New Blog + Dog = Insomnia
So I've got a blog now. This blog has got me really excited and yet realy nervous at the same time. One part of my brain is all "Eeeeee! I've got a blog. This is excellent! I'll get to be more creative and I should write about this and that" blah, blah, blah. You get the picture. The other half of my brain is all "Are you kidding me? This going to take planning and organization. We got work to do bitch!" So I'm trying to work stuff out between the two parts of my brain, which probably takes thirty or forty minutes of me lying in bed, trying to be the moderator between both trains of thought. Finally, when I've got a reasonable cease-fire established between both sides of my brain, my dog.
I love my dog, as one look at my profile would tell you. But bitch is noisy ya'll (that sounded way to colloquial, I apologize). Just as my brain inevetibly shuts down and I've relaxed enough to get some shut eye, I hear it. Let me give you an example of what I hear. For anyone who turned into The Family Guy last night, there's that whole scene where James Woods is at the foot of the bed and Peter is all "Look Lois, he's dreaming that he's running." as if it's the cutest thing in the world. That's my dog. Except my dog is not James Woods (Thank God, because Yee-ach!) and it has ceased being cute. He runs in his sleep, and he whines. And it's not a cute little breathless whine either, it's a full on three-alarm-fire, bring-out-the-fire-trucks kind of whine. The prolonged "uu-uu-uuuuuu" that just will. Not. Quit. So I have to roll over, reach down the side of the bed to where his bed is and pet him awake, which to my brain is the equivalant of a terrorist attack that ends the cease-fire.

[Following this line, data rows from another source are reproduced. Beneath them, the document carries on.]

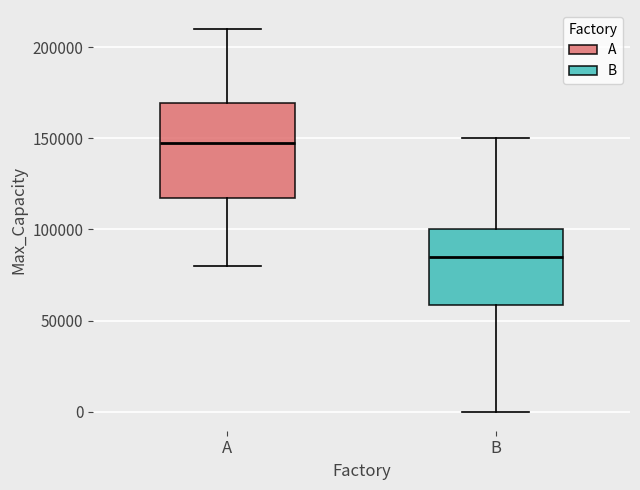

Reading left to right, read every box against the y-axis: the position of its median line, the range the box covers, and the ends of its whiskers. The values are not printed on the chart, so give them approximately, as read against the axis.

A: median 150000, box 120000 to 170000, whiskers 80000 to 210000
B: median 85000, box 60000 to 100000, whiskers 0 to 150000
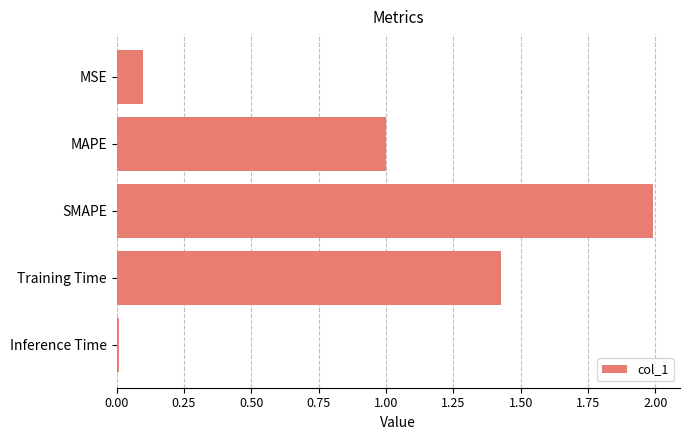

List the labels in order of value, largest first.

SMAPE, Training Time, MAPE, MSE, Inference Time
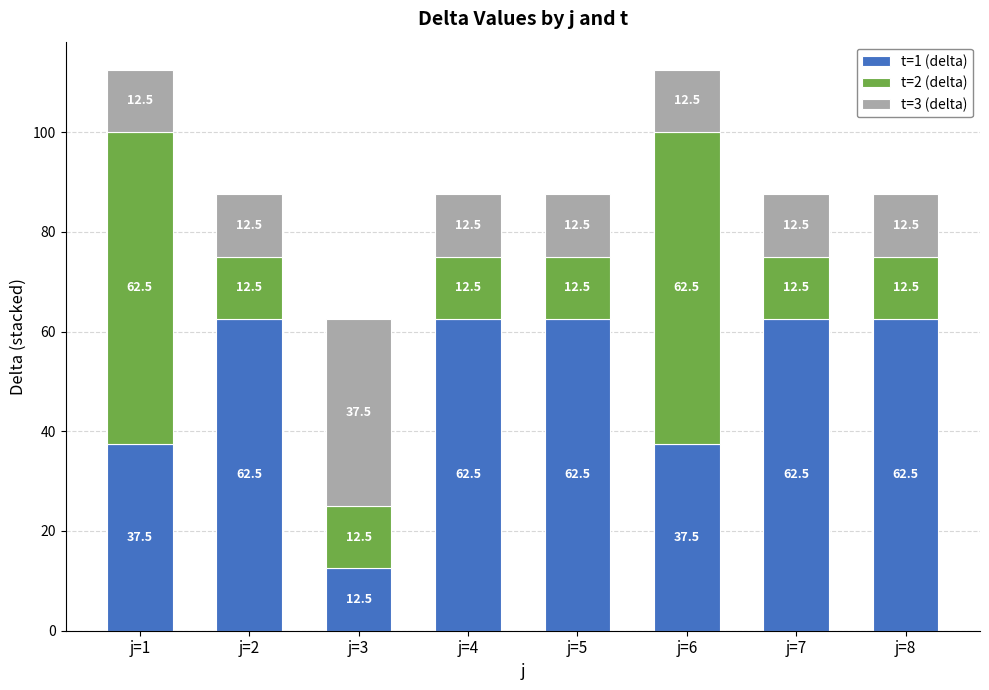

What is the total value across all series at j=3?

62.5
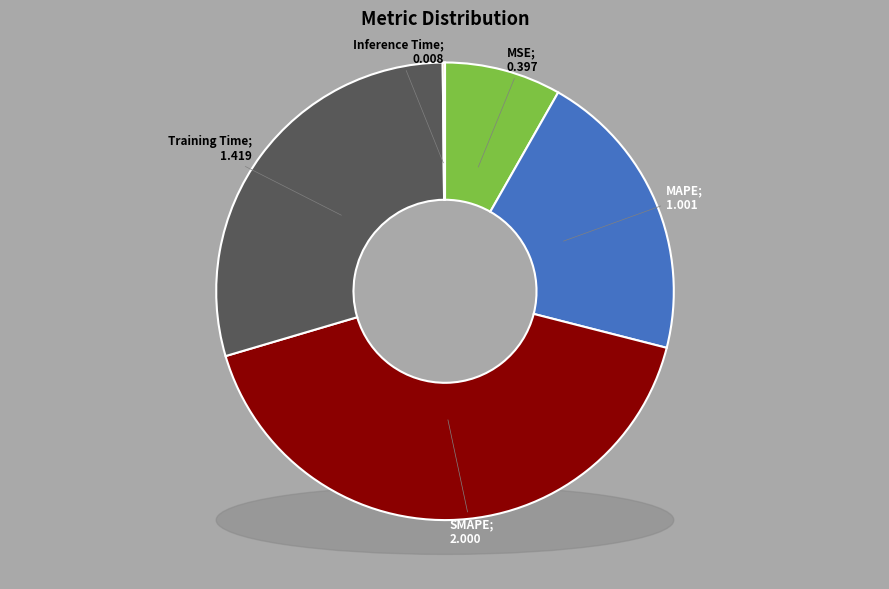

Does any single category account for the majority?

No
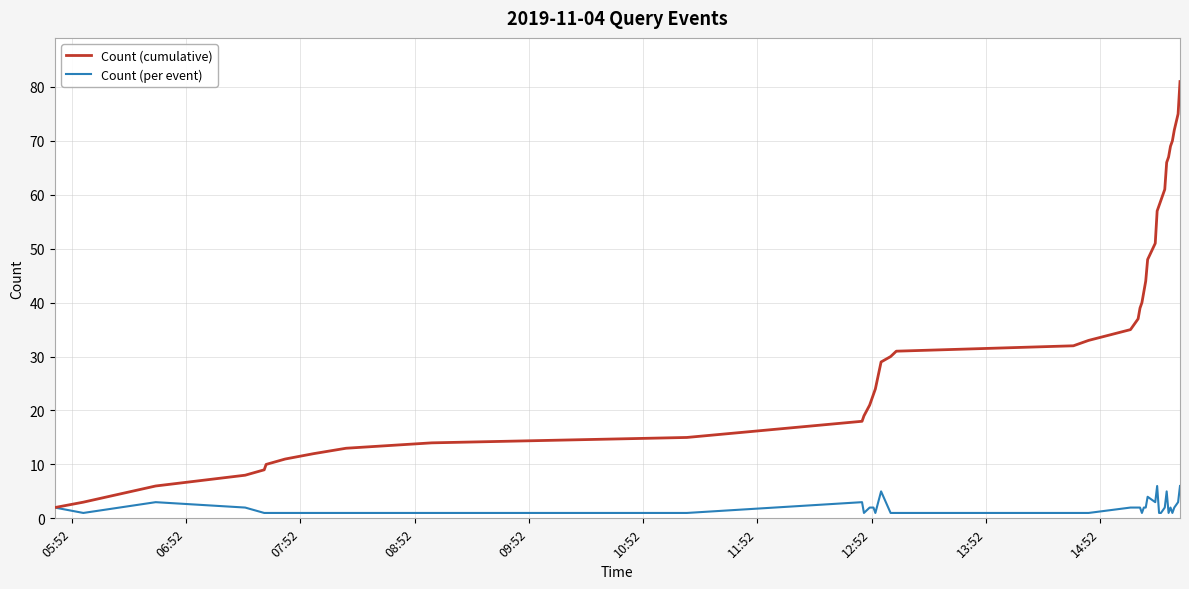

Rank the series by their maximum value, from lowest to highest.

Count (per event), Count (cumulative)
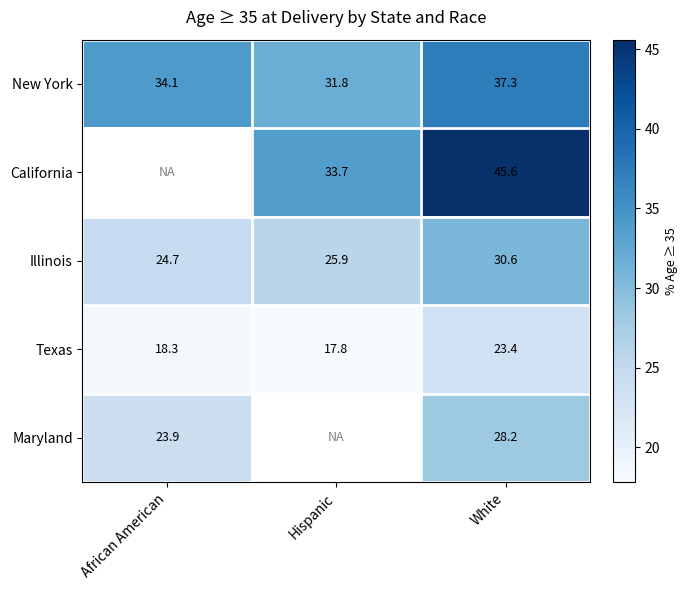

At how many categories does at least one series exceed 41?

1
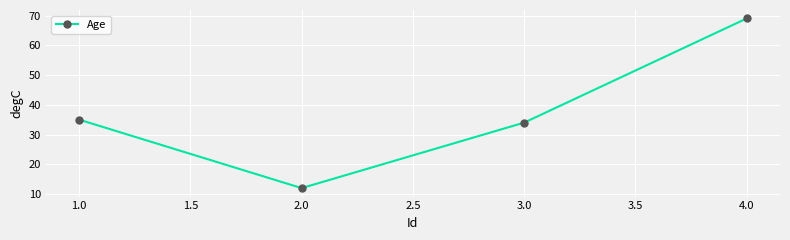

Where is the first local minimum?

2.0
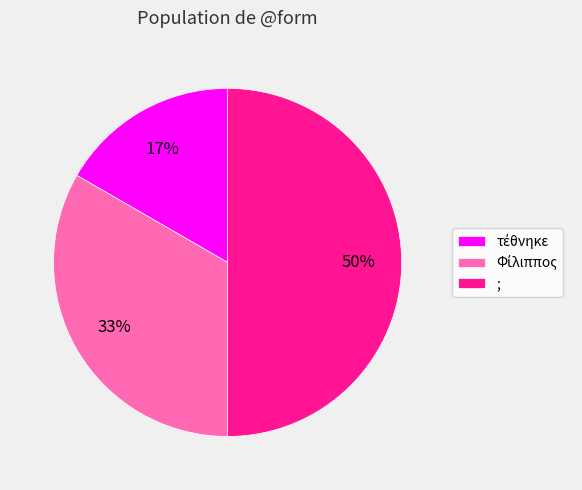

To the nearest percent, what portion does ; represent?

50%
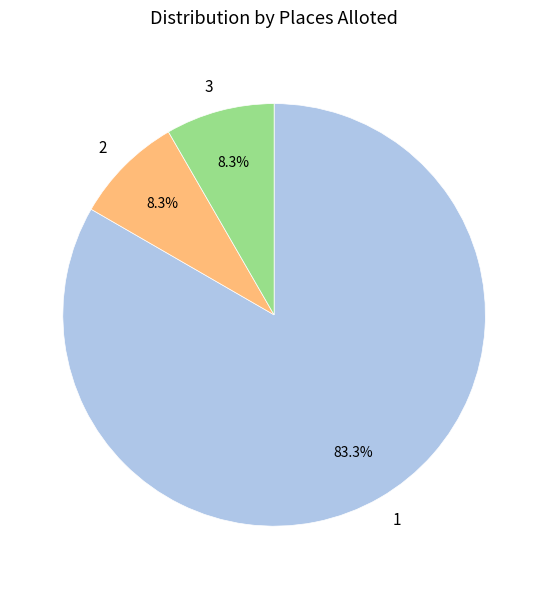

To the nearest percent, what portion does 1 represent?

83%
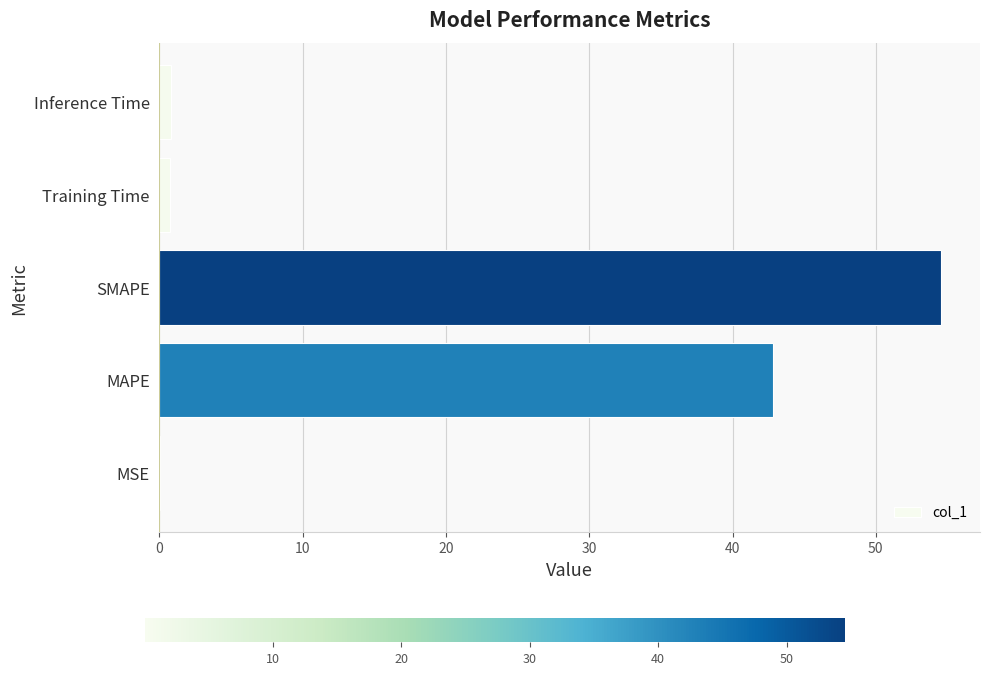

Which has a higher value, MAPE or Training Time?

MAPE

When I do finally get to sleep, I'm usually out. It sometimes takes an act of God to rouse me from my eight hours. But last night, not the case unfortunately. Thanks to me being a total square and all, I had a dream about blogging, which woke me up. (This, strangely, has not been the first time I've woken up because of a nerdy dream. Back when I worked for a tax office I had a disturbing dream about W-4's that woke me up. Yeah, I know. Spell it with me folks: D-O-R-K.) This also ends the cease-fire and I'm back at it, thinking about the blog for another thirty minutes or so. Then, the dog again. Licking himself, or chewing himself, or scratching himself, or walking to the other room, where he licks himself, scratches himself, and chews himself more. There are some days I just can not catch a break.
So in an abrupt change of subject, I was struck by the fact that I decided to start my blog on 9-11. I was also struck be the fact that on that date four years ago, I was prompted by the events of 9-11 to write in my hard cover journal. It's a morbidly eerie coincidence, and I'm not sure what to make of it.